Lebensmittel im Überschuss und Überfluss: Wie dieses Startup dagegen vorgeht

Die Regale im Supermarkt sind immer voll. Konsument:innen kennen es nicht anders, als dass sie alle erdenklichen Lebensmittel jederzeit einkaufen können. Der Preis dafür ist für die Umwelt jedoch hoch. Es wird zu viel produziert, zu viel weggeschmissen.

Das Startup SPRK.global geht mit Künstlicher Intelligenz und Technologie dagegen vor. Es setzt schon früh an der Lieferkette an, nicht erst ganz am Ende, beim Abfall der Verbraucher:innen. Wir haben mit Gründer Alexander Piutti gesprochen. Er erzählt, was genau die Idee von SPRK.global ist, was das Startup macht und wie er überhaupt dazu gekommen ist.

Was ist das große Problem bei der Diskussion um Lebensmittelverschwendung?

Grundsätzlich ist es gut, dass das Problem der Lebensmittelverschwendung immer stärker in das öffentliche Bewusstsein gelangt. Was mir bei der Debatte aber auffällt – sei es im öffentlichen Raum oder in der Politik – ist, dass der Fokus zu häufig bei den Verbraucher:innen und dem Einzelhandel liegt. Ich denke dabei an Fragen rund um das Legalisieren des Containerns, das Mindesthaltbarkeitsdatum oder dazu, wie Verbraucher:innen nachhaltiger einkaufen und konsumieren können. Das sind wichtige Fragen, aber sie zäumen das Pferd von hinten auf.

Denn um die Lebensmittelverschwendung wirklich einzudämmen, müssen wir schauen, wo sie entsteht und das ist größtenteils schon am Anfang und in der Mitte der Lieferkette. Grund dafür ist, dass kein Akteur der Lieferkette eine Unterversorgung riskieren möchte und so im Resultat zu viel Ware produziert, bestellt und vorgehalten wird. Das führt zu einer globalen Lebensmittelüberproduktion von derzeit 40 Prozent, was natürlich eine gigantische Ressourcenverschwendung ist und einen entsprechenden Klimaschaden nach sich zieht. 

Der Abfall bei Verbraucher:innen ist nur ein Teil. Wo in der Lieferkette findet die meiste Verschwendung statt?

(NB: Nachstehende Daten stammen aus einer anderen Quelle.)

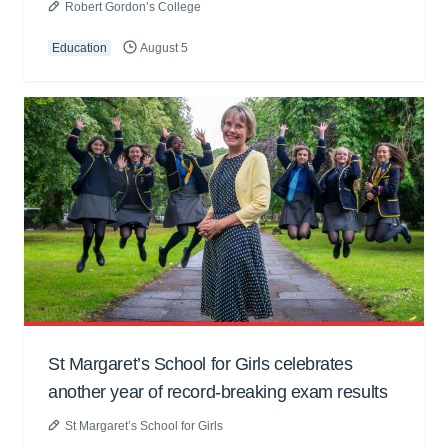
Robert Gordon’s College
Education
August 5
St Margaret’s School for Girls celebrates
another year of record-breaking exam results
St Margaret’s School for Girls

Pro Jahr werden weltweit 2,5 Milliarden Tonnen an Lebensmitteln verschwendet, in Deutschland davon alleine zwölf bis 20 Tonnen. Laut dem WWF fallen 60 Prozent der Lebensmittelüberschüsse bereits am Anfang und in der Mitte der Lieferkette an – das heißt in der Agrarwirtschaft, bei den Importeur:innen, Produzent:innen und Großhändler:innen. Allein in Deutschland fallen jährlich am Anfang und in der Mitte der Lieferkette circa zehn Millionen Tonnen Überschuss an, eine unfassbare Menge.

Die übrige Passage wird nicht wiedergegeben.